KARACHI: State Bank of Pakistan (SBP) on Monday decided to maintain its policy (interest) rate at 15 percent for next two months.                           Â
SBP’s Monetary Policy Committee, in its meeting held here, noted the continued deceleration in economic activity as well as the decline in headline inflation and the current account deficit since its last meeting, SBP monetary policy statement said.
It also noted that the recent floods have altered the macroeconomic outlook and a fuller assessment of their impact is underway. Based on currently available information, the MPC was of the view that the existing monetary policy stance strikes an appropriate balance between managing inflation and maintaining growth in the wake of the floods.
On the one hand, inflation could be higher and more persistent due to the supply shock to food prices. It is important to ensure that this additional impetus does not spillover into broader prices in the economy. However, growth prospects have weakened, which should reduce demand-side pressures and suppress underlying inflation.
In light of these offsetting considerations, the MPC considered it prudent to leave monetary policy settings unchanged at this stage.
Since the last meeting, the MPC noted several key developments:Â First, the desired moderation in economic activity has become more visible and entrenched, signaling that the tightening measures implemented over the last year are gaining traction. With growth likely to slow further in the aftermath of the floods, this tightening will need to be carefully calibrated going forward.
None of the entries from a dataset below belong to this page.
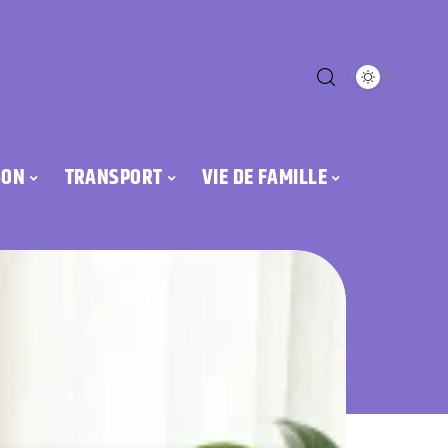
SON
TRANSPORT
VIE DE FAMILLE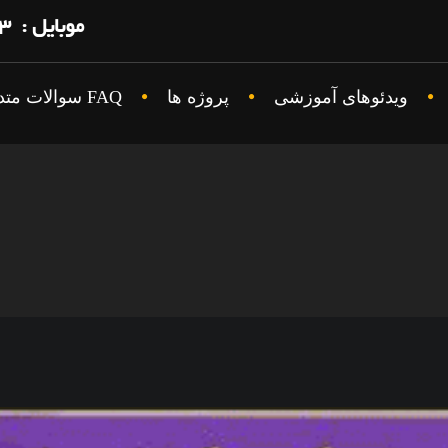
موبایل : ۰۹۱۲۶۳۸۶۸۵۳
ویدئوهای آموزشی
پروژه ها
FAQ سوالات متداول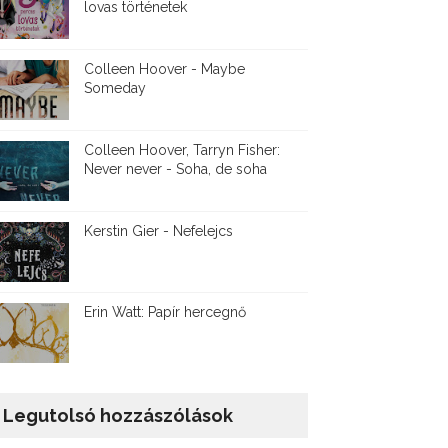
lovas történetek
Colleen Hoover - Maybe
Someday
Colleen Hoover, Tarryn Fisher:
Never never - Soha, de soha
Kerstin Gier - Nefelejcs
Erin Watt: Papír hercegnő
Legutolsó hozzászólások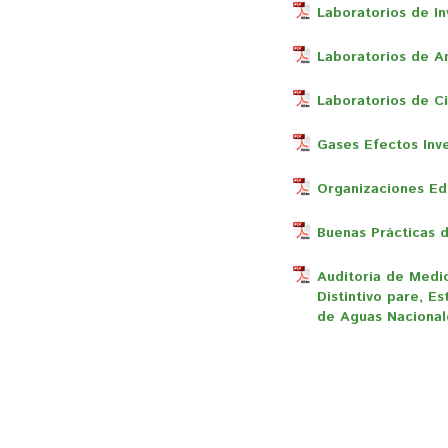
Laboratorios de In
Laboratorios de A
Laboratorios de C
Gases Efectos Inv
Organizaciones Ed
Buenas Prácticas d
Auditoría de Medic
Distintivo pare, E
de Aguas Nacional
Second, after peaking in August as expected, headline inflation fell last month due to an administrative cut in electricity prices. However, core inflation continued to drift upwards in both rural and urban areas.
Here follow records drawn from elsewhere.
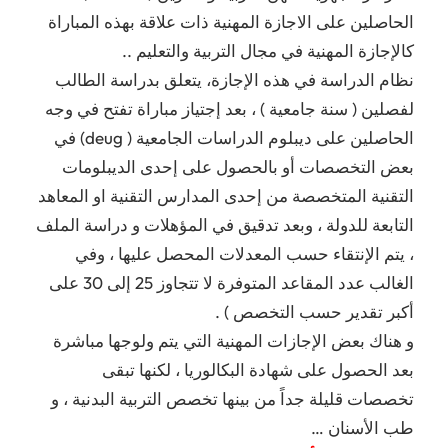
الحاصلين على الاجازة المهنية ذات علاقة بهذه المباراة
كالإجازة المهنية في مجال التربية والتعليم ..
نظام الدراسة في هذه الإجازة، يتعلق بدراسة الطالب
لفصلين ( سنة جامعية ) ، بعد إجتياز مباراة تفتح في وجه
الحاصلين على ديبلوم الدراسات الجامعية ( deug) في
بعض التخصصات أو بالحصول على إحدى الديبلومات
التقنية المتخصصة من إحدى المدارس التقنية او المعاهد
التابعة للدولة ، وبعد تدقيق في المؤهلات و دراسة الملف
، يتم الإنتقاء حسب المعدلات المحصل عليها ، وفي
الغالب عدد المقاعد المتوفرة لا تتجاوز 25 إلى 30 على
أكبر تقدير حسب التخصص ) .
و هناك بعض الإجازات المهنية التي يتم ولوجها مباشرة
بعد الحصول على شهادة البكالوريا ، لكنها تبقى
تخصصات قليلة جداً من بينها تخصص التربية البدنية ، و
طب الأسنان …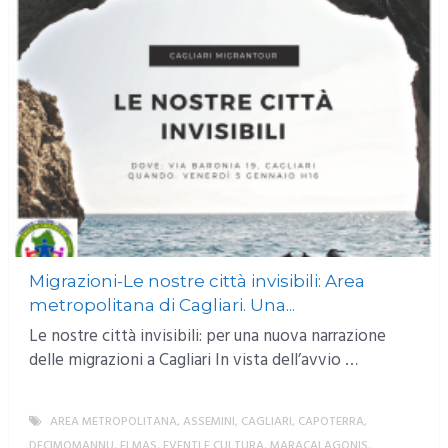
Migrazioni-Le nostre città invisibili: Area
metropolitana di Cagliari. Una...
Le nostre città invisibili: per una nuova narrazione
delle migrazioni a Cagliari In vista dell’avvio …
AREA METROPOLITANA
,
ASSEMINI
,
CAGLIARI
,
CAPOTERRA
,
DECIMOMANNU
,
ELMAS
,
EVENTI E CULTURA
,
MARACALAGONIS
,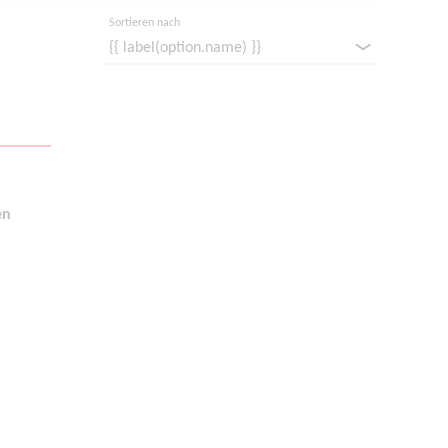
Sortieren nach
en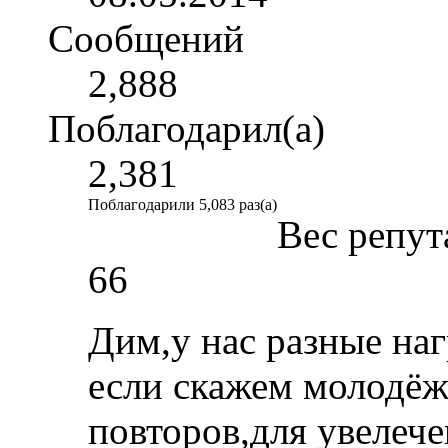
Сообщений
2,888
Поблагодарил(а)
2,381
Поблагодарили 5,083 раз(а)
Вес репут
66
Дим,у нас разные наг
если скажем молодёже
повторов,для увелече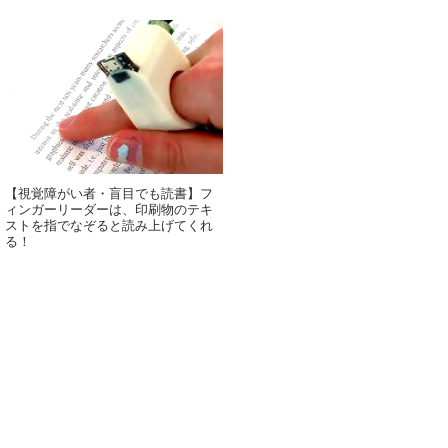
【視覚障がい者・盲目でも読書】フ
ィンガーリーダーは、印刷物のテキ
ストを指でなぞると読み上げてくれ
る！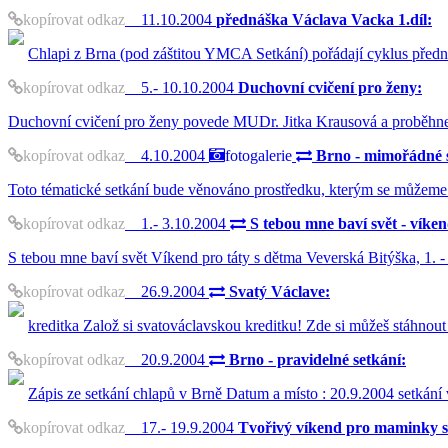
kopírovat odkaz
11.10.2004
přednáška Václava Vacka 1.díl:
Chlapi z Brna (pod záštitou YMCA Setkání) pořádají cyklus před
kopírovat odkaz
5.- 10.10.2004
Duchovní cvičení pro ženy:
Duchovní cvičení pro ženy povede MUDr. Jitka Krausová a proběhne v 
kopírovat odkaz
4.10.2004
fotogalerie
Brno - mimořádné s
Toto tématické setkání bude věnováno prostředku, kterým se můžeme 
kopírovat odkaz
1.- 3.10.2004
S tebou mne baví svět - víken
S tebou mne baví svět Víkend pro táty s dětma Veverská Bitýška, 1. 
kopírovat odkaz
26.9.2004
Svatý Václave:
kreditka Založ si svatováclavskou kreditku! Zde si můžeš stáhnout t
kopírovat odkaz
20.9.2004
Brno - pravidelné setkání:
Zápis ze setkání chlapů v Brně Datum a místo : 20.9.2004 setkán
kopírovat odkaz
17.- 19.9.2004
Tvořivý víkend pro maminky s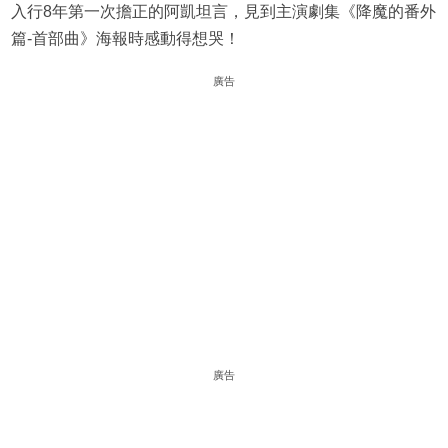
入行8年第一次擔正的阿凱坦言，見到主演劇集《降魔的番外
篇-首部曲》海報時感動得想哭！
廣告
廣告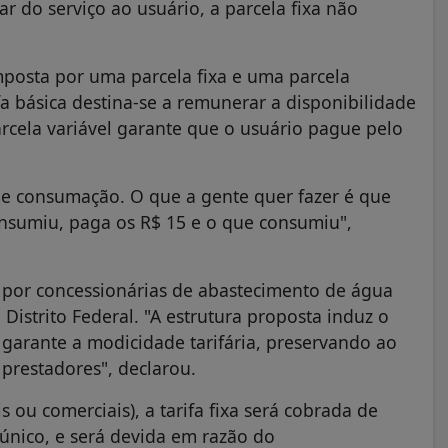
ar do serviço ao usuário, a parcela fixa não
mposta por uma parcela fixa e uma parcela
fa básica destina-se a remunerar a disponibilidade
parcela variável garante que o usuário pague pelo
 de consumação. O que a gente quer fazer é que
sumiu, paga os R$ 15 e o que consumiu",
 por concessionárias de abastecimento de água
Distrito Federal. "A estrutura proposta induz o
 garante a modicidade tarifária, preservando ao
restadores", declarou.
 ou comerciais), a tarifa fixa será cobrada de
nico, e será devida em razão do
Third, the current account and trade deficits narrowed significantly in August and September, respectively, and the Rupee has recouped some of its losses following the recent depreciation.
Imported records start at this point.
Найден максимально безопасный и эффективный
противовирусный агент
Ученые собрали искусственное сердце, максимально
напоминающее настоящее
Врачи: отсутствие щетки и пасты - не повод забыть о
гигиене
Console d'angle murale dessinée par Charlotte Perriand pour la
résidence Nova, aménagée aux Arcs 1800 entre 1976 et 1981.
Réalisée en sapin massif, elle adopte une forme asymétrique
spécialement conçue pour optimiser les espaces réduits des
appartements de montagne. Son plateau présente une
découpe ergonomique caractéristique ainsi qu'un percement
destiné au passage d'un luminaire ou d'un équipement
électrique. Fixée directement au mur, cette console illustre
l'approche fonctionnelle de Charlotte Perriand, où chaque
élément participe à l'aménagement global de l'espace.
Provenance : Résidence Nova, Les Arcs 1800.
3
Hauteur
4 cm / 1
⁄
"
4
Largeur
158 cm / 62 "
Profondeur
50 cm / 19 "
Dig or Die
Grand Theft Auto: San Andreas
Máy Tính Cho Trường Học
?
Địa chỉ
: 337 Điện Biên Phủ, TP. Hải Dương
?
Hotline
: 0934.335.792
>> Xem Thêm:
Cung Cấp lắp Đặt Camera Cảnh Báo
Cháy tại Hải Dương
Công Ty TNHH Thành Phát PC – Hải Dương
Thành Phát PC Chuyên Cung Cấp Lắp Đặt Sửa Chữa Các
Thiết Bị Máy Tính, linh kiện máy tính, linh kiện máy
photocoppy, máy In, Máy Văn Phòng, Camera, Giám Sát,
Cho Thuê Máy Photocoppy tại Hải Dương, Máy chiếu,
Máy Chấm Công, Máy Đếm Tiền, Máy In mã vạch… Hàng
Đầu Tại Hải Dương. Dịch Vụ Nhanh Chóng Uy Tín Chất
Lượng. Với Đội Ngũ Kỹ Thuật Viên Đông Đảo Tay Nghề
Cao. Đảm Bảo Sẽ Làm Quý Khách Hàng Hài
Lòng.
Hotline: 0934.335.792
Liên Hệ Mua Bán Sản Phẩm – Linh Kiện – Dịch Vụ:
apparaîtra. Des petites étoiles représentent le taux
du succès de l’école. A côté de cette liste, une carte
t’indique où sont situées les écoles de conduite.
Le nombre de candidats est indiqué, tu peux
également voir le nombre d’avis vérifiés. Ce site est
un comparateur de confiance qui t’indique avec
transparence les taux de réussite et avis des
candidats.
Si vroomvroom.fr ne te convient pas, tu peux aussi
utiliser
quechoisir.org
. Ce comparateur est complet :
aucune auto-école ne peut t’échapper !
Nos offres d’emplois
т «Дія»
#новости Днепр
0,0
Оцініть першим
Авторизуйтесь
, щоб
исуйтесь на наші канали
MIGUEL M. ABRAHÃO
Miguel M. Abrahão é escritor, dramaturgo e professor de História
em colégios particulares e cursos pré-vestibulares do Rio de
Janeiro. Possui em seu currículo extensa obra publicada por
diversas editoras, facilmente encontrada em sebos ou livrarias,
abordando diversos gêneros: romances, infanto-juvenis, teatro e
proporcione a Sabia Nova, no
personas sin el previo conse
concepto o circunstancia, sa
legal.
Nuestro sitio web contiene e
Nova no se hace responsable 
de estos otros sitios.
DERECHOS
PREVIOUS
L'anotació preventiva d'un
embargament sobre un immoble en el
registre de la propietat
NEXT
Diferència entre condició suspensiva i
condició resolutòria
Fourth, the combined 7th and 8th review under the on-going IMF program was successfully completed on August 29th, releasing a tranche of $1.2 billion.
The MPC discussed the post-flood macroeconomic outlook, noting that projections are still preliminary and would become firmer after the flood damage assessment being conducted by the government is finalized.
Based on currently available information, GDP growth could fall to around 2 percent in fiscal year 2022-23 , compared to the previous forecast of 3-4 percent before the floods.
Meanwhile, higher food prices could raise average headline inflation over the same period; somewhat above the pre-flood projection of 18-20 percent.
The impact on the current account deficit is likely to be muted, with pressures from higher food and cotton imports and lower textile exports largely offset by slower domestic demand and lower global commodity prices.
As a result, any deterioration in the current account deficit is expected to be contained, still leaving it in the vicinity of the previously forecast 3 percent of GDP.